I sat in a training on decision making, daydreaming like I tend to.

"Eighty percent of conversations are about the past."

Say what? I sat up straight in my chair. A 6'4", former Green Beret with a pot-belly and a Mr. Clean sheen stood towering over me. He had one of those M&M dispositions -- hard shell, soft on the inside. He moved on without pause, as if he didn't just drop a bomb.

"Wait, what did you just say?" I blurted out. Couldn't keep those words inside. Didn't even try. This cat wasn't used to repeating himself. Didn't care for it. That much was clear. With veiled frustration and staccato punctuation, he said it once more.

This time it sunk in. Eighty percent. Of our conversations. Are about the past. I don't know if this is true but the notion that we spend far more time thinking on the past than the future resonated with me. It's important to honor and acknowledge your past, to tease lessons from the stories that make you, you. But at some point the past becomes a crutch, something to fall back on when you're uncomfortable in the present or fearful of the future. At some point, you're just stuck.

(Dataset excerpts)
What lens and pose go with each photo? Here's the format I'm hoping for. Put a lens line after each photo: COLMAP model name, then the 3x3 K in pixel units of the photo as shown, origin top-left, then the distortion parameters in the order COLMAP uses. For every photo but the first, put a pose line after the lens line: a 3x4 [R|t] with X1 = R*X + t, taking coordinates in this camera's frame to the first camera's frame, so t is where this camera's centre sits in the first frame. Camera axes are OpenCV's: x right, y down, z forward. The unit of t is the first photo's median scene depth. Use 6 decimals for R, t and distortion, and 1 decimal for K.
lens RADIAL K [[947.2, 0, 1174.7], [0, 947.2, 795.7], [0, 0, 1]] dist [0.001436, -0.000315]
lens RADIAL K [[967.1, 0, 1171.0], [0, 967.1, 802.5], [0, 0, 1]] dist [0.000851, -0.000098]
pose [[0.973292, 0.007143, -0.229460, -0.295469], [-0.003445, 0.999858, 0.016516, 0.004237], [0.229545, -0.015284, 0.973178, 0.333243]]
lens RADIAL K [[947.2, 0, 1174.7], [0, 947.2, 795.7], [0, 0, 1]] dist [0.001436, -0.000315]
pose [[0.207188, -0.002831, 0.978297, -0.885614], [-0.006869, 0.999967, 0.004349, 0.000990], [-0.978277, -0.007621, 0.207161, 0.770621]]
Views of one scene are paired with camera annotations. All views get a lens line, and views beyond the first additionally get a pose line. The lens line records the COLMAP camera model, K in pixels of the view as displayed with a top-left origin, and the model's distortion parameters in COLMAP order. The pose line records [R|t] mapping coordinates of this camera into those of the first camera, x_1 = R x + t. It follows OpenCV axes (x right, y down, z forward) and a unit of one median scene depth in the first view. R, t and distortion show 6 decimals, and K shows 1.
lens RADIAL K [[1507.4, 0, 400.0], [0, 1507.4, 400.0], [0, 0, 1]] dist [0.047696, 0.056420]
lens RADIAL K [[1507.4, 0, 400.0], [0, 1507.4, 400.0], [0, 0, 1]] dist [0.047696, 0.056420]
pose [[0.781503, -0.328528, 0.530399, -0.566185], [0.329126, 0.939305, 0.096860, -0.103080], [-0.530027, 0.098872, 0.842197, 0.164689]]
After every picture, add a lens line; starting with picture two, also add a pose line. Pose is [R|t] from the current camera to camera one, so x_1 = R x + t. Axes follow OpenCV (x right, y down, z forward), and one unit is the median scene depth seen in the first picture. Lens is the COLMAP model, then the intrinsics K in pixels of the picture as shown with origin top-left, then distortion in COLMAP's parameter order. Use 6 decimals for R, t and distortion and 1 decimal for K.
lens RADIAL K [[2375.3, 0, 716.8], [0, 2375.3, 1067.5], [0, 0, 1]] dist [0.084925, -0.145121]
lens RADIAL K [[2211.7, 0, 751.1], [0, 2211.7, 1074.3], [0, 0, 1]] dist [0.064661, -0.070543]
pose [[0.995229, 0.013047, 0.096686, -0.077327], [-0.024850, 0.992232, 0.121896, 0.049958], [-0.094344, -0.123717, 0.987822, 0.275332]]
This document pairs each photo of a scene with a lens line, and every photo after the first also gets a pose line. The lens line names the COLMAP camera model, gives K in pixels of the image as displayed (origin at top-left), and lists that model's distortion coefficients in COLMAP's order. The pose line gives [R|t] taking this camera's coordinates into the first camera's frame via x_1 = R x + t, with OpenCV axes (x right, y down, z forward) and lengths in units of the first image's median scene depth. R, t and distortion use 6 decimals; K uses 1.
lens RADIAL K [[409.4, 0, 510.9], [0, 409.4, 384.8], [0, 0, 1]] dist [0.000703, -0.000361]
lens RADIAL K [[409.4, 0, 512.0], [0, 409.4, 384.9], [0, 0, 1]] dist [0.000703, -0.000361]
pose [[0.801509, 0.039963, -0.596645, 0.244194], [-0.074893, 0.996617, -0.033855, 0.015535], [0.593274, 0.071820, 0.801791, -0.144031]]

## WHAT TO DO
Set down the part of the source text above word for word, beginning at "I sat in a training" and stopping after "drop a bomb.".

## EXERCISE RESULT
I sat in a training on decision making, daydreaming like I tend to.

"Eighty percent of conversations are about the past."

Say what? I sat up straight in my chair. A 6'4", former Green Beret with a pot-belly and a Mr. Clean sheen stood towering over me. He had one of those M&M dispositions -- hard shell, soft on the inside. He moved on without pause, as if he didn't just drop a bomb.